Each lender has its own policies, but as a general rule you will have to pay lender’s mortgage insurance (LMI) if your loan-to-value ratio (LVR) exceeds 80 per cent. This applies whether you’re taking out a new home loan or you’re refinancing.

If you’re looking to buy a property, you can use this LMI calculator to work out how much you’re likely to be charged in LMI.

What happens when you default on your mortgage?

A mortgage default occurs when you are 90 days or more behind on your mortgage repayments. Late repayments will often incur a late fee on top of the amount owed which will continue to gather interest along with the remaining principal amount.

If you do default on a mortgage repayment you should try and catch up in next month’s payment. If this isn’t possible, and missing payments is going to become a regular issue, you need to contact your lender as soon as possible to organise an alternative payment schedule and discuss further options.

You may also want to talk to a financial counsellor. 

How personalised is my rating?

Real Time Ratings produces instant scores for loan products and updates them based what you tell us about what you’re looking for in a loan. In that sense, we believe the ratings are as close as you get to personalised; the more you tell us, the more we customise to ratings to your needs. Some borrowers value flexibility, while others want the lowest cost loan. Your preferences will be reflected in the rating. 

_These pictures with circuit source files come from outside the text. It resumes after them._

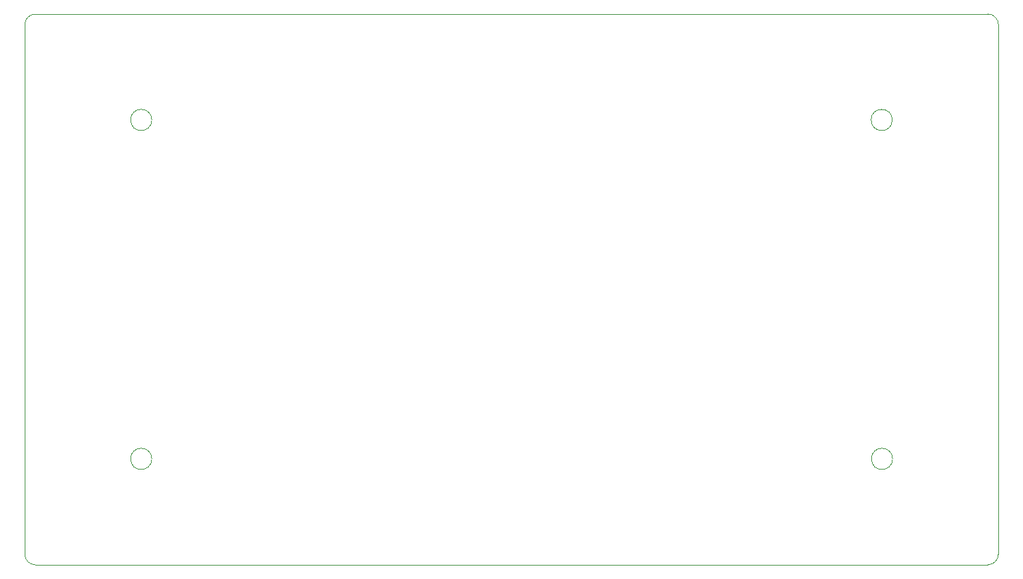
<source format=gbr>
G04 #@! TF.GenerationSoftware,KiCad,Pcbnew,(6.0.1)*
G04 #@! TF.CreationDate,2022-01-30T22:17:43+01:00*
G04 #@! TF.ProjectId,Teensy41_DualMotor,5465656e-7379-4343-915f-4475616c4d6f,1*
G04 #@! TF.SameCoordinates,Original*
G04 #@! TF.FileFunction,Profile,NP*
%FSLAX46Y46*%
G04 Gerber Fmt 4.6, Leading zero omitted, Abs format (unit mm)*
G04 Created by KiCad (PCBNEW (6.0.1)) date 2022-01-30 22:17:43*
%MOMM*%
%LPD*%
G01*
G04 APERTURE LIST*
G04 #@! TA.AperFunction,Profile*
%ADD10C,0.100000*%
G04 #@! TD*
G04 APERTURE END LIST*
D10*
X140970000Y-82550000D02*
G75*
G03*
X139700000Y-81280000I-1269999J1D01*
G01*
X128270000Y-134620000D02*
G75*
G03*
X128270000Y-134620000I-1270000J0D01*
G01*
X24130000Y-145542000D02*
X24130000Y-146050000D01*
X128234625Y-93980000D02*
G75*
G03*
X128234625Y-93980000I-1270000J0D01*
G01*
X139700000Y-81280000D02*
X25400000Y-81280000D01*
X25400000Y-147320000D02*
X139700000Y-147320000D01*
X139700000Y-147320000D02*
G75*
G03*
X140970000Y-146050000I1J1269999D01*
G01*
X24130000Y-82550000D02*
X24130000Y-145542000D01*
X25400000Y-81280000D02*
G75*
G03*
X24130000Y-82550000I-1J-1269999D01*
G01*
X39370000Y-134620000D02*
G75*
G03*
X39370000Y-134620000I-1270000J0D01*
G01*
X24130000Y-146050000D02*
G75*
G03*
X25400000Y-147320000I1269999J-1D01*
G01*
X39370000Y-93980000D02*
G75*
G03*
X39370000Y-93980000I-1270000J0D01*
G01*
X140970000Y-146050000D02*
X140970000Y-82550000D01*
M02*

</source>
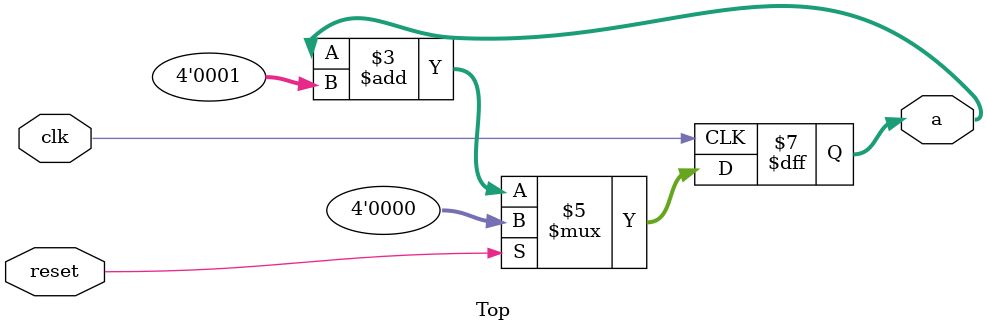
<source format=v>
module Top(input clk, input reset, output[3:0] a);
    wire clk, reset;
    reg[3:0] a;

    always@(posedge clk)begin
        if(reset == 1'b1)begin
        a <= 4'b0;
        end
        else begin
        a <= a + 4'b1;
        end
    end 
endmodule
</source>
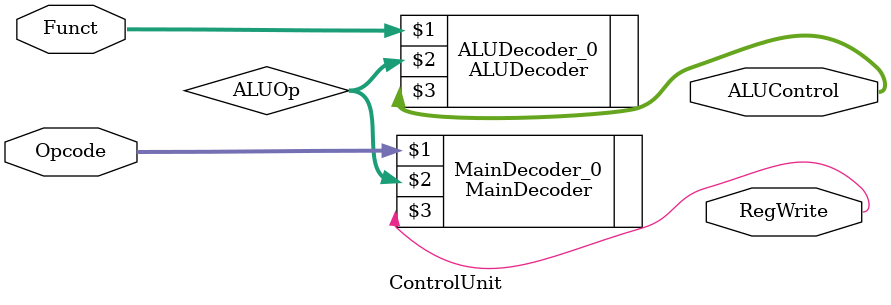
<source format=v>


`include "constants.h"

`timescale 1ns/1ps

module ControlUnit (Opcode, Funct, ALUControl, RegWrite);
    input wire [5:0] Opcode;
    input wire [5:0] Funct;
    output wire [3:0] ALUControl;
    output wire RegWrite;
    wire [1:0] ALUOp;

    // MainDecoder (Opcode, ALUOp, RegWrite);
    MainDecoder MainDecoder_0 (Opcode, ALUOp, RegWrite);

    // ALUDecoder (Funct, ALUOp, ALUControl);
    ALUDecoder ALUDecoder_0 (Funct, ALUOp, ALUControl);
endmodule

</source>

We also take a shorter term, more realistic view of how long borrowers hold onto their loan, which gives you a better idea about the true borrowing costs. We take your loan details and calculate how much each of the relevent loans would cost you on average each month over the next five years. We assess the overall flexibility of each loan and give you an easy indication of which ones are likely to adjust to your needs over time. 

How often is your data updated?

We work closely with lenders to get updates as quick as possible, with updates made the same day wherever possible.